Brief a
Render this sentence from the text about the video game industry into Spanish: "Around 2015 the list stops."

Extract
══════════

An obvious flashpoint was Gamergate, and that's been beat to death. But before Gamergate, Bioshock Infinite killed the AAA title as it was understood up until that point.
Arguably, Bioshock Infinite was the perfect game. Gamers loved it, reviewers loved it, it was philosophical with something for everyone (except a few wokies who got upset that it depicted both sides as capable of great evil), and most importantly it sold gangbusters. And it still couldn't earn it's money back (allegedly1), the developers basically closed down, reducing in size to a mere skeleton crew that never released another game. I'm struggling to find good sources for it, but I recall this sent shockwaves through the industry. I remember panicked headlines on Gamasutra which I had been reading at the time for some fucking reason. Suddenly everyone was shitting their pants afraid that they'd been shoveling money into a business model (big budget AAA singleplayer games) that would lose them money. And to my memory, this is when the changes began.
Publishers were desperate to do anything but a AAA singleplayer game which would lose money even if it succeeded because it cost so damned much. You saw more games as a service, more DLC, more online requirements, more courting of controversy to make up for obvious lack of quality. Or maybe the woke shit was just a convenient hack to get free publicity and better reviews from a gaming press that Ziff Davis had centralized in San Francisco and then abandoned. Who's to say.
I'm obsessive. I keep a spreadsheet of all the retrogames I aspire to play again, the year they came out, the issue of Computer Gaming World they got reviewed in, which of my stable of retro PCs I should play them on, etc. Around 2015 the list stops. The last game on it is Rebel Galaxy. The last big budget AAA game on it is Borderlands 2 from 2012. I didn't stop at that date because the games weren't retro enough. I stopped because as I was perusing lists of top reviewed or most popular games year by year, that was roughly the time upwards of 80% of them became Games as a Service. Either always online DRM, a multiplayer focus, or even 10 years of perpetual updates chasing "engagement" made them unsuitable for a list oriented towards posterity and nostalgia. Which once again, is more or less right around the time Bioshock Infinite and it's disastrous aftermath was rippling through the industry.
Arguably, Ubisoft has been fighting the good fight. I make fun of Ubislop titles, and their super generic, open world, casual action adventure mechanics. But they are still ostensibly offline big budget single player games. Which really only leaves woke-baiting as a tactic to try to punch above their weight. Alas.

══════════

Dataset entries

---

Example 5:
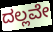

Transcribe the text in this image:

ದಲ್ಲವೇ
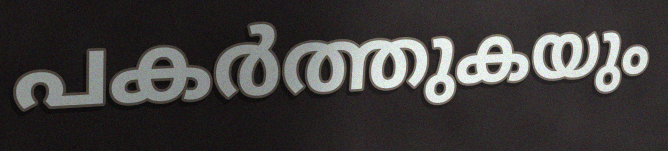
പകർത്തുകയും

══════════

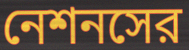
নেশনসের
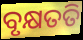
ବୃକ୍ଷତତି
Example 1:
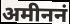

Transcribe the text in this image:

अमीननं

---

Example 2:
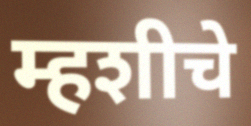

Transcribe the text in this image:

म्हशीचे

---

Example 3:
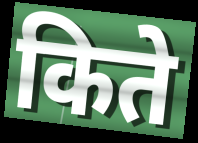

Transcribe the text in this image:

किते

══════════

Brief b
Extract every line of the records above that contains the string "Example", treating uppercase and lowercase letters as different.

Worked answer a
Alrededor de 2015, la lista se detiene.

Worked answer b
Example 5:
Example 1:
Example 2:
Example 3:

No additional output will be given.